(WHAT THE TASK ASKS):
Read through the data below and state how many of its lines contain the word "receiver", adding nothing.

(DATA):
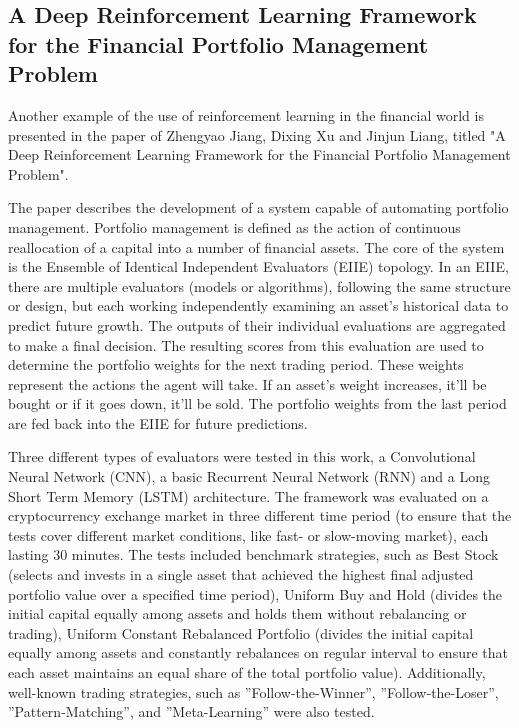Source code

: \documentclass[a4paper,oneside,onecolumn,12pt]{book}
\begin{document}
	\subsection{A Deep Reinforcement Learning Framework for the Financial Portfolio Management Problem \cite{ADRLFFPMP}}\label{paper_ADRLFFPMP}
	Another example of the use of reinforcement learning in the financial world is presented in the paper of Zhengyao Jiang, Dixing Xu and Jinjun Liang, titled "A Deep Reinforcement Learning Framework for the Financial Portfolio Management Problem". 
	
	The paper describes the development of a system capable of automating portfolio management. Portfolio management is defined as the action of continuous reallocation of a capital into a number of financial assets. The core of the system is the Ensemble of Identical Independent Evaluators (EIIE) topology.  In an EIIE, there are multiple evaluators (models or algorithms), following the same structure or design, but each working independently examining an asset's historical data to predict future growth. The outputs of their individual evaluations are aggregated to make a final decision. The resulting scores from this evaluation are used to determine the portfolio weights for the next trading period. These weights represent the actions the agent will take. If an asset's weight increases, it'll be bought or if it goes down, it'll be sold. The portfolio weights from the last period are fed back into the EIIE for future predictions.

	Three different types of evaluators were tested in this work, a Convolutional Neural Network (CNN), a basic Recurrent Neural Network (RNN) and a Long Short Term Memory (LSTM) architecture. The framework was evaluated on a cryptocurrency exchange market in three different time period (to ensure that the tests cover different market conditions, like fast- or slow-moving market), each lasting 30 minutes. The tests included benchmark strategies, such as Best Stock (selects and invests in a single asset that achieved the highest final adjusted portfolio value over a specified time period), Uniform Buy and Hold (divides the initial capital equally among assets and holds them without rebalancing or trading), Uniform Constant Rebalanced Portfolio (divides the initial capital equally among assets and constantly rebalances on regular interval to ensure that each asset maintains an equal share of the total portfolio value). Additionally, well-known trading strategies, such as ”Follow-the-Winner”, ”Follow-the-Loser”, ”Pattern-Matching”, and ”Meta-Learning” were also tested.
\end{document}
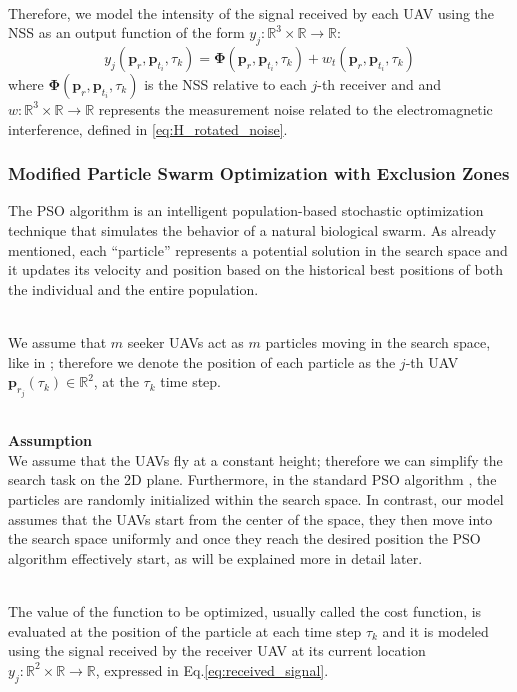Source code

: \documentclass[main]{subfiles}
\begin{document}
\noindent\\
Therefore, we model the intensity of the signal received by each UAV using the NSS
as an output function of the form \( y_j : \mathbb{R}^3 
\times \mathbb{R} \rightarrow \mathbb{R} \):
\begin{equation}
y_j(\mathbf{p}_{r}, \mathbf{p}_{t_i}, \tau_k) = \mathbf{\Phi}(\mathbf{p}_{r}, \mathbf{p}_{t_i}, \tau_k) + 
w_t(\mathbf{p}_{r}, \mathbf{p}_{t_i}, \tau_k)
\label{eq:received_signal}
\end{equation}
where $\mathbf{\Phi}(\mathbf{p}_{r}, \mathbf{p}_{t_i}, \tau_k)$ is the NSS
relative to each $j$-th receiver and 
and \( w : \mathbb{R}^3 \times \mathbb{R} \rightarrow \mathbb{R} \) 
represents the measurement noise related to the electromagnetic interference,
defined in \ref{eq:H_rotated_noise}.

\subsubsection{Modified Particle Swarm Optimization with Exclusion Zones}
\label{sec:PSO}
The PSO algorithm is an intelligent population-based stochastic optimization technique 
that simulates the behavior of a natural biological swarm. 
As already mentioned, each “particle” represents a potential solution in the search space
and it updates its velocity and position based on the historical best positions 
of both the individual and the entire population.
 
\noindent\\
We assume that $m$ seeker UAVs act as $m$ particles moving in the search space, 
like in \cite{3}; therefore we denote the position of each particle as the $j$-th UAV
$\mathbf{p}_{r_j}(\tau_k) \in \mathbb{R}^2$, at the $\tau_k$ time step.

\noindent\\
\textbf{Assumption}\noindent\\
We assume that the UAVs fly at a constant height; therefore we can
simplify the search task on the 2D plane.
Furthermore, in the standard PSO algorithm \cite{PSO_original}, the particles are randomly 
initialized within the search space. In contrast, our model assumes that the UAVs 
start from the center of the space, they then move into the search space 
uniformly and once they reach the desired position the PSO algorithm
effectively start, as will be explained more in detail later.

\noindent\\
The value of the function to be optimized, usually
called the cost function, is evaluated at the position of the particle at 
each time step $\tau_k$ and it is modeled using the signal 
received by the receiver UAV at its current location
\( y_j : \mathbb{R}^2 
\times \mathbb{R} \rightarrow \mathbb{R} \), expressed in 
Eq.\ref{eq:received_signal}.
\end{document}
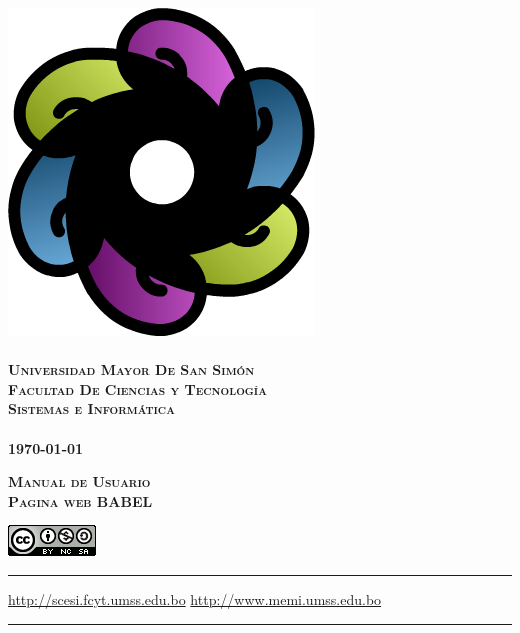 \documentclass[12pt,letterpaper,oneside]{book}
\begin{document}
 \begin{titlepage}
	\thispagestyle{empty}
	\begin{center}
		\includegraphics[scale=0.7]{img/babel.png} \\
		~\\
		\Large{\textsc{\bf Universidad Mayor De San Simón}}\\
		\large{\textsc{\bf Facultad De Ciencias y Tecnología}}\\
		\large{\textsc{\bf Sistemas e Informática}}\\
		~\\
		\small{\bf \today}
	\end{center}
 	\vfill
	\begin{center}
		\Huge{\textsc{\bf Manual de Usuario\\ Pagina web BABEL}}
	\end{center}
	\vfill
	\begin{center}
\includegraphics[scale=0.8]{img/licencia.png}
\end{center}
	\hrule
	\vspace{0.1cm}
	\noindent\small{\url{http://scesi.fcyt.umss.edu.bo} \hfill \url{http://www.memi.umss.edu.bo}}
	\hrule
	\vspace{0.1cm}

\end{titlepage}
\end{document}
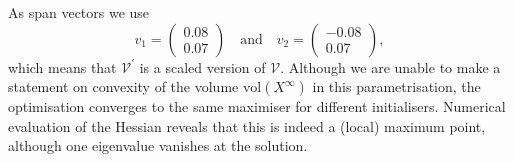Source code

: \documentclass{ifacconf}
\providecommand{\vol}{\text{vol}}
\providecommand{\V}{\mathcal V}
\begin{document}
%
As span vectors we use 
\[
v_1 = \begin{pmatrix} 0.08 \\ 0.07\end{pmatrix} \quad \text{and}\quad 
v_2 = \begin{pmatrix}-0.08 \\ 0.07\end{pmatrix},
\] 
which means that $\V^\prime$ is a scaled version of $\V$.
%
Although we are unable to make a statement on convexity of the volume $\vol(X^\infty)$ in this parametrisation, the optimisation converges to the same maximiser for different initialisers. Numerical evaluation of the Hessian reveals that this is indeed a (local) maximum point, although one eigenvalue vanishes at the solution.
%
\end{document}
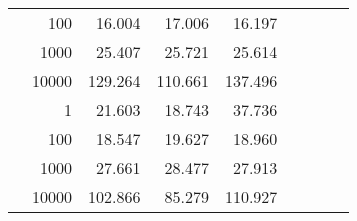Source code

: \begin{table}
\begin{tabular}{rrrrrrrrr}
	            
					 &  
					 
					\multirow{ 1 }{*}{ 100 } &
					
						
							    
							    
	                           16.004 & 17.006 & 16.197  \\
	                
	            
					 &  
					 
					\multirow{ 1 }{*}{ 1000 } &
					
						
							    
							    
	                           25.407 & 25.721 & 25.614  \\
	                
	            
					 &  
					 
					\multirow{ 1 }{*}{ 10000 } &
					
						
							    
							    
	                           129.264 & 110.661 & 137.496  \\
	                
	            
	        
				\noalign{\smallskip}\hline
				\multirow{ 4 }{*}{ 2000000 } &
				
					
					 
					\multirow{ 1 }{*}{ 1 } &
					
						
							    
							    
	                           21.603 & 18.743 & 37.736  \\
	                
	            
					 &  
					 
					\multirow{ 1 }{*}{ 100 } &
					
						
							    
							    
	                           18.547 & 19.627 & 18.960  \\
	                
	            
					 &  
					 
					\multirow{ 1 }{*}{ 1000 } &
					
						
							    
							    
	                           27.661 & 28.477 & 27.913  \\
	                
	            
					 &  
					 
					\multirow{ 1 }{*}{ 10000 } &
					
						
							    
							    
	                           102.866 & 85.279 & 110.927  \\
	                
	            
	        

\hline

\end{tabular}
\end{table}
\clearpage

(RESPONSE FOR THIS EXERCISE):
2